2001 Melungeon Winter

A 2001 novel inspired by the Melungeons

A conflicting study, conducted at University of Virginia College at Wise, claims to have found more complex DNA evidence with a different sampling of Melungeons. While this research has not been peer reviewed, it states that “about 5 percent of the DNA indicated African descent, 5 percent was Native American, and the rest was ‘Euroasian,’ a group defined by clumping together Europe, the Middle East and India,” according to a 2012 article in Wired Magazine.

It seems the Melungeon debate continues. Researchers are jockeying to crack the group’s ethnic code, and their DNA evidence is undoubtedly inching us closer to a final answer.

This, of course, begs a whole new set of questions. What happens to the Melungeons once their mystery is solved? Will they still inspire songs? Will people still clammer to claim Melungeon roots when they know exactly what that means? Will journalists and bloggers like me still bother to write about this unusual clan, or will they fade into history, another mixed-race group assimilated into the mainstream?

It would be great to hear your thoughts. Please post a comment below.

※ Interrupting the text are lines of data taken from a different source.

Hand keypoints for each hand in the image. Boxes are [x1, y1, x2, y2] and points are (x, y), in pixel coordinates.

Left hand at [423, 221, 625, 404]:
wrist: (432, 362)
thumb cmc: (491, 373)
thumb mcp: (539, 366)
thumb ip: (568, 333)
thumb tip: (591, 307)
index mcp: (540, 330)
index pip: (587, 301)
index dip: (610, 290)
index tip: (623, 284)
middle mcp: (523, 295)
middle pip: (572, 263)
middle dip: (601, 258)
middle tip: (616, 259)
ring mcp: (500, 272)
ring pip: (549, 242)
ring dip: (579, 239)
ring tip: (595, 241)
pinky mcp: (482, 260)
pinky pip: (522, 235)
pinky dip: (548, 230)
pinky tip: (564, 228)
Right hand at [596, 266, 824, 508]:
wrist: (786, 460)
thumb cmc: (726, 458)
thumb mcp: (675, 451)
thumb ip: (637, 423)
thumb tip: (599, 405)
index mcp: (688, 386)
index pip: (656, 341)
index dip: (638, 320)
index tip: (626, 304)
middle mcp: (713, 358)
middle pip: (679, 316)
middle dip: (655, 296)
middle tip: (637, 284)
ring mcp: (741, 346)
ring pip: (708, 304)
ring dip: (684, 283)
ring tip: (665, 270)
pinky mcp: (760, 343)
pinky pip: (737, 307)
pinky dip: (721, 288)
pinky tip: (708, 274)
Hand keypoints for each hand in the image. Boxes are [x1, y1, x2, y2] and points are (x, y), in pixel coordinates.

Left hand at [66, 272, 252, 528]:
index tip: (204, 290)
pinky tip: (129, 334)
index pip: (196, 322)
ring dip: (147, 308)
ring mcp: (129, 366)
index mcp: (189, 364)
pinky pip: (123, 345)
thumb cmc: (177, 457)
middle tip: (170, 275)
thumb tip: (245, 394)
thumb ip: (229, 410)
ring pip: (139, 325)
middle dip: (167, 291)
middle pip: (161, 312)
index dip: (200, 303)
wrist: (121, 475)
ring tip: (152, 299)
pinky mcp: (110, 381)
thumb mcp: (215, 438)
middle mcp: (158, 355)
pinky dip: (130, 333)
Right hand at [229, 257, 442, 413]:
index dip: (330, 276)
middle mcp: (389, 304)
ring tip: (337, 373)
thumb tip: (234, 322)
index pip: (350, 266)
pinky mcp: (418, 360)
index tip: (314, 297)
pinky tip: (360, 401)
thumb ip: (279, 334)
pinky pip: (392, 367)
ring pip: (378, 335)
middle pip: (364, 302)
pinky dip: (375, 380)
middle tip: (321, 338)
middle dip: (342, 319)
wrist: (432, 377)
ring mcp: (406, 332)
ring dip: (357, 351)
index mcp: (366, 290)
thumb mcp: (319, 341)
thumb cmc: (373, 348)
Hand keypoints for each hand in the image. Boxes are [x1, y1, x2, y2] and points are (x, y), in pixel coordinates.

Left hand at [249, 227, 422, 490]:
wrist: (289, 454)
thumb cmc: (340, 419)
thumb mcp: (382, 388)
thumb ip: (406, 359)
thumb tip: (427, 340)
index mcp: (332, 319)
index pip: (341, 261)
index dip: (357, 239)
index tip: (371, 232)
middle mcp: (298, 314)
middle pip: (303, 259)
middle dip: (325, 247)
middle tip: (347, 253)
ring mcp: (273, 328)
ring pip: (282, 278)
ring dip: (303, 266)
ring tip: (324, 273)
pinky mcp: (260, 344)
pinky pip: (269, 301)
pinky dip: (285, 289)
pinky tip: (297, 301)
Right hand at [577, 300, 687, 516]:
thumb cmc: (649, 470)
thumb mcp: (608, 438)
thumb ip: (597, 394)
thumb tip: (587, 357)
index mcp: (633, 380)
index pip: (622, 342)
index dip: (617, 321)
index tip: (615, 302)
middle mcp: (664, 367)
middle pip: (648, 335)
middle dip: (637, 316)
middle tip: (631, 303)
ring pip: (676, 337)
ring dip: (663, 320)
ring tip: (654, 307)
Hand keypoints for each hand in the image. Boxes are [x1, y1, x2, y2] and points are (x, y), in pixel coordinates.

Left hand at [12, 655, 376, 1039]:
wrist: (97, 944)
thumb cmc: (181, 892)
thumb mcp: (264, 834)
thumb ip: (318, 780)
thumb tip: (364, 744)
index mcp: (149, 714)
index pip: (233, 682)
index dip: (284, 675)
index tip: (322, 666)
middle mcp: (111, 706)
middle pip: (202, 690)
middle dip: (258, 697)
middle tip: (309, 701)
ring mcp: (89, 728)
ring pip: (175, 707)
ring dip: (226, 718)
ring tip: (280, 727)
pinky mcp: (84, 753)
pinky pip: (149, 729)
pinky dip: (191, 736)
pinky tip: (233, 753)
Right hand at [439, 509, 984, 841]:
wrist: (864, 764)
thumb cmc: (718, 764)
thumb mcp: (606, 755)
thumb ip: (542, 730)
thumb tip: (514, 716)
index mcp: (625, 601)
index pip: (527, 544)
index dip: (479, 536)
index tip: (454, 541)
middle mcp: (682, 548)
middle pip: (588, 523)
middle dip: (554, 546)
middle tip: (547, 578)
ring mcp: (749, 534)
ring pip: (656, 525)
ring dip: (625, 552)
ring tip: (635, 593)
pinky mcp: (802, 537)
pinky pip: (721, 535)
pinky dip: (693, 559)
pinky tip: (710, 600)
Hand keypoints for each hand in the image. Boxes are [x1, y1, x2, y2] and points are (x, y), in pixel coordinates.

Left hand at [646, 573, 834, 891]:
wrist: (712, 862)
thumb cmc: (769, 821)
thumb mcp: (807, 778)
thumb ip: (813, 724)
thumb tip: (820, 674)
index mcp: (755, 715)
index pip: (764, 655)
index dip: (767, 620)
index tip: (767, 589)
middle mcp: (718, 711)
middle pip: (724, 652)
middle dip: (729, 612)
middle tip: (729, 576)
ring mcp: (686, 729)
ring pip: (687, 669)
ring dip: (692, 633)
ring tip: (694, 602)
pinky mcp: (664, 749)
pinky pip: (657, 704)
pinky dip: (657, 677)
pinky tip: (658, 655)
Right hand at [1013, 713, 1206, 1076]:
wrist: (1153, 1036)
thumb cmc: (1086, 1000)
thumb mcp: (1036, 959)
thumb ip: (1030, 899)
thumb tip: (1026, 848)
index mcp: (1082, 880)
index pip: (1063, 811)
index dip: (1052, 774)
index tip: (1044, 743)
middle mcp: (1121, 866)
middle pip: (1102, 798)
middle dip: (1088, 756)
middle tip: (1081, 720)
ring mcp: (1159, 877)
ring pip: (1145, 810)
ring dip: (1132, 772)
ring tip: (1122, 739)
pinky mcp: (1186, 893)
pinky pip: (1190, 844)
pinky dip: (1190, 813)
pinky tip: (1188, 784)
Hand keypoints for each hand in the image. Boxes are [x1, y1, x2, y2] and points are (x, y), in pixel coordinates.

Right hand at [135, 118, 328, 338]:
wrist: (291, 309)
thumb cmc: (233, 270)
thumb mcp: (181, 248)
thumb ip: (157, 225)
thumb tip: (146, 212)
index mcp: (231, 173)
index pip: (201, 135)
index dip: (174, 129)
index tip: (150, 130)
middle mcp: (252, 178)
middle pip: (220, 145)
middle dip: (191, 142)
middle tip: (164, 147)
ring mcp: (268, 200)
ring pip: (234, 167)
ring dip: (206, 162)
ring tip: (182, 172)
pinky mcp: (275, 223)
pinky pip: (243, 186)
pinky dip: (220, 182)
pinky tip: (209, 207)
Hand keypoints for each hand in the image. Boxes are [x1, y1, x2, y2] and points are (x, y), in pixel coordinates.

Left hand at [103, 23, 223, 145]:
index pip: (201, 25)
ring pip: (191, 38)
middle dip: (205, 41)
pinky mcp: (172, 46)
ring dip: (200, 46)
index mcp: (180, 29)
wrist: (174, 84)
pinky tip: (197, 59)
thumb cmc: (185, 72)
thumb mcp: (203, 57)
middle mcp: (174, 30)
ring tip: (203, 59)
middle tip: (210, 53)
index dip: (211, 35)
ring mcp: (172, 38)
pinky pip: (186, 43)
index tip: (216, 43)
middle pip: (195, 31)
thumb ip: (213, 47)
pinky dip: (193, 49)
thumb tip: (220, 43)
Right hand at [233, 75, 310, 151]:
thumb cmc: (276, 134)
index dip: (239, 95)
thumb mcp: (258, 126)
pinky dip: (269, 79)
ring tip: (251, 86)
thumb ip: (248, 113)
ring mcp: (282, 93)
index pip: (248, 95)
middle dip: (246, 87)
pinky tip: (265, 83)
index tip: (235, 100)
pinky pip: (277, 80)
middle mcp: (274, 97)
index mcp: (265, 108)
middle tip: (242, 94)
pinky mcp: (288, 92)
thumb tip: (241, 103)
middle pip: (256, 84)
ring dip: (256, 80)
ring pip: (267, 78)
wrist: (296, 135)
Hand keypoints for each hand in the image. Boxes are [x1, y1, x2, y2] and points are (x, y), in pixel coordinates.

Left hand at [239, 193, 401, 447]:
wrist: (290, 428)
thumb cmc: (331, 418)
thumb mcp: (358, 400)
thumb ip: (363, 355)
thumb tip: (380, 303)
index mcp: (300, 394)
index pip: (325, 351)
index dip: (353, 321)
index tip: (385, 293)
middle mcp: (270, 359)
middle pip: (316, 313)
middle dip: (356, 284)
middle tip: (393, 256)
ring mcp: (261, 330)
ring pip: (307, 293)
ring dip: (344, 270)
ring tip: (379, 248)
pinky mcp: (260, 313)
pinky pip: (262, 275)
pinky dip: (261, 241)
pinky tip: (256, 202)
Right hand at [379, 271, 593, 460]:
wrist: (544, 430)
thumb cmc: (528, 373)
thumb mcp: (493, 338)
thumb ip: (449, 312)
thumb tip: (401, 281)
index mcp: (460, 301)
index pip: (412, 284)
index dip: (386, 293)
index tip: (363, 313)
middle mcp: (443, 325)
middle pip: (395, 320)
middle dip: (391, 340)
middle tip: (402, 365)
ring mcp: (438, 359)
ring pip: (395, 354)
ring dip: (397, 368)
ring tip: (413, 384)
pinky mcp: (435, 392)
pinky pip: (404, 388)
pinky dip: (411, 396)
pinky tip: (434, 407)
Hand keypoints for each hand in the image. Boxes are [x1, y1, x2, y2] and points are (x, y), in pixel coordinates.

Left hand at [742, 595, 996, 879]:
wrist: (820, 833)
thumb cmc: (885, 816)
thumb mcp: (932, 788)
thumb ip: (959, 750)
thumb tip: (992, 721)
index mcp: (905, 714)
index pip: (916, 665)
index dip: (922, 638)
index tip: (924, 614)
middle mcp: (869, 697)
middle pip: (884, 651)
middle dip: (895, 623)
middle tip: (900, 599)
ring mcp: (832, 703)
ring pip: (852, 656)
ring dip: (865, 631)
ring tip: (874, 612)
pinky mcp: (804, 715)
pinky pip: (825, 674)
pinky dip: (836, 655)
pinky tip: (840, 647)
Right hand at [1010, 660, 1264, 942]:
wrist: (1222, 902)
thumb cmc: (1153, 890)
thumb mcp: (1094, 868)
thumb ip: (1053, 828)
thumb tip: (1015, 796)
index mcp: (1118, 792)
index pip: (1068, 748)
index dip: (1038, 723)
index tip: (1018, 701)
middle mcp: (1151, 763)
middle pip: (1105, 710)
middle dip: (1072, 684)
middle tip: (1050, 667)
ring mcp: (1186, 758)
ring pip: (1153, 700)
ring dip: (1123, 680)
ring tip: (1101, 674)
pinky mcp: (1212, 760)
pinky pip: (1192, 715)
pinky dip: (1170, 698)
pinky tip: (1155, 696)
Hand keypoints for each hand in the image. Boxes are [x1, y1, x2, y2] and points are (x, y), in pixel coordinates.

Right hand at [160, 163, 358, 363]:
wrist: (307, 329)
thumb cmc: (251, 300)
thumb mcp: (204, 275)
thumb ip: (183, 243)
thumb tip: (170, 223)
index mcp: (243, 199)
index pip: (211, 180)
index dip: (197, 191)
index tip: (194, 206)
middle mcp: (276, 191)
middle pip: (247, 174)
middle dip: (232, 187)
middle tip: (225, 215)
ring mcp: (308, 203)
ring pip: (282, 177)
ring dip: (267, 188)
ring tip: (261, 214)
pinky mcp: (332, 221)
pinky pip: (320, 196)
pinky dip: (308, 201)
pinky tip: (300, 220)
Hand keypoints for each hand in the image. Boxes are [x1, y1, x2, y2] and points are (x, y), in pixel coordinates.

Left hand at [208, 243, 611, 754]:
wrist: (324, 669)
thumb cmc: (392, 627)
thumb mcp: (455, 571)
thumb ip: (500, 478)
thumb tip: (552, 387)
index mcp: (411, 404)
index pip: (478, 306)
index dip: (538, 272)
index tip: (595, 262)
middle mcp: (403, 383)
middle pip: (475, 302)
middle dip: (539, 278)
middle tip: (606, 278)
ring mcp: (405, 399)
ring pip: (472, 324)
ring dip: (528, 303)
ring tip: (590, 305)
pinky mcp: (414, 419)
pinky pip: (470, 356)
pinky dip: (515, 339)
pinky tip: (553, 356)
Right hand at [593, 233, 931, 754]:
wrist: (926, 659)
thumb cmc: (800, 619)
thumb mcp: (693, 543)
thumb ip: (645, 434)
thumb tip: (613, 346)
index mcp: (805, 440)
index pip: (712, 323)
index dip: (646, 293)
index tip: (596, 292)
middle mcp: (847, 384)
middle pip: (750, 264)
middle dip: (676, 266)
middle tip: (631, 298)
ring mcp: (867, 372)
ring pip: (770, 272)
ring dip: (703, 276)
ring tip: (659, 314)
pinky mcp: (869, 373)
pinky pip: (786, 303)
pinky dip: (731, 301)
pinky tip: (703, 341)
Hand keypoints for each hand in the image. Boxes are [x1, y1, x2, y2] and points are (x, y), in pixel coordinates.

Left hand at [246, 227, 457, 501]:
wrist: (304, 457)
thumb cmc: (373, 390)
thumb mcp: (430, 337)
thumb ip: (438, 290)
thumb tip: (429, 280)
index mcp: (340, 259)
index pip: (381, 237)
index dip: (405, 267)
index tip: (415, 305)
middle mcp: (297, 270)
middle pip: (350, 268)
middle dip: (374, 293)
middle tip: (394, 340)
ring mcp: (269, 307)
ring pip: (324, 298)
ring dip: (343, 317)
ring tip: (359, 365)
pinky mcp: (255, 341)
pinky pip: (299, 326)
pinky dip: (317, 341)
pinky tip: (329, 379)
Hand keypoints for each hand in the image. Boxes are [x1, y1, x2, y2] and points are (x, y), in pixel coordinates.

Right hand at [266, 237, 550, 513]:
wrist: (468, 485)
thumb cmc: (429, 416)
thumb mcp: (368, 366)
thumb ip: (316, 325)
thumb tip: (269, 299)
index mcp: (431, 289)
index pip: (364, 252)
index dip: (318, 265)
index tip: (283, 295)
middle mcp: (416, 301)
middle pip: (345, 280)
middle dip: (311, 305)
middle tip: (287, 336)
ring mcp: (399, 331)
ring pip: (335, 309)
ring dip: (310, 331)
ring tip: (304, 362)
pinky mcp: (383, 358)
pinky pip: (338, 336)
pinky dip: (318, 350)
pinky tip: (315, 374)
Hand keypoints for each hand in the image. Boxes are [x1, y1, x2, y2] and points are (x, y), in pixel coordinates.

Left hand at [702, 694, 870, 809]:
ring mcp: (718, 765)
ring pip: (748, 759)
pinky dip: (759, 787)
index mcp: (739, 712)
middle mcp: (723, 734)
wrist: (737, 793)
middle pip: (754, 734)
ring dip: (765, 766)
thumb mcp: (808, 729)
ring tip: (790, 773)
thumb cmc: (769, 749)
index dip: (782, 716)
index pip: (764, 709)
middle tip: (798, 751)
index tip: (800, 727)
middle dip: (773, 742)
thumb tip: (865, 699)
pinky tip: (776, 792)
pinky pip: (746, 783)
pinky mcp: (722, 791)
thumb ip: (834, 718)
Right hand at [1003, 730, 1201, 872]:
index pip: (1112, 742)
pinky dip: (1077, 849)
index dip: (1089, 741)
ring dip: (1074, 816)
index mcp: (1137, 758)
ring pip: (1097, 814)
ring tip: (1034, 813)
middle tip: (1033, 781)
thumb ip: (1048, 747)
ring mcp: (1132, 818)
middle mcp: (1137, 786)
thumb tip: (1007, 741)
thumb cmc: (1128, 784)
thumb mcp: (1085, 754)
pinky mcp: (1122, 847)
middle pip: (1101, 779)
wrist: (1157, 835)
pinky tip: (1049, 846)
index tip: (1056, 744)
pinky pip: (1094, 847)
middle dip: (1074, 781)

    am wibdering about this myself. i am decended from jacob troxell and cornblossom; of their children, i descend from either 4 or 5–will have to get in to recheck, the names are troxell, vaughn, matthews, spradlin, foster; bell, gregory……etc…..
    anyone know about the melungeon connection>?? out of wayne co ky,

  • Virginia

    My great grandmother “little dove” hopkins (married name) died in Influenza outbreak after my grandmother was taken to the orphanage in KY. from the tri state area, but with cherokee and supposed Mulujean ancestry. My parents are cousins by marriage and there are 12 of us kids. We have a variety of skin, eyes and hair coloring. I and my daughter have kinky hair, hers in dark brown /black and mine is blonde/brown. We all have high cheekbones, with olive or tan skin, except 2 kids who are blonde and blue eyes. My grandma always said we had gypsy blood and part of the mullujean ancestry. Our family comes from the western part of Virginia, KY and NC. I guess we need some DNA tests.

  • gary a elam

    i was reading in ancestry. comor some where john back father of susannah back was melungeon thats my kin folks

  • Angela

    Does anyone have an Albert Collins in their bloodline? He would have been born in 1910.

  • mete apak

    Several years ago a group of people came to Turkey from USA claiming that their ancestors were Turkish sailors who were held captive by the Portuguese about 500 or so years ago and were deported at some area in America. These people were curious to find out what the Turks looked like and also to see how the Turkish family composition was made. Melungeon said to come from the Turkish word MEL’UN CAN. They called themselves this name because they thought they were betrayed by God and would never go back to Turkey at that time it was the Ottoman Empire. Can anyone inform me about whereabouts of this people in USA?

  • Stephanie

    My paternal grandparents’ surnames were Vanover and (I believe) Casteel, both common Melungeon family names. Grandma was supposedly 1/4 Cherokee and Dutch, and nobody knew anything about Grandpa. My dad, who never met or knew his own dad, was born in Arkansas. I suspect Melungeon ancestry, based on this and the connection to the South. I am sending in my ancestryDNA sample tomorrow, and eagerly awaiting the results!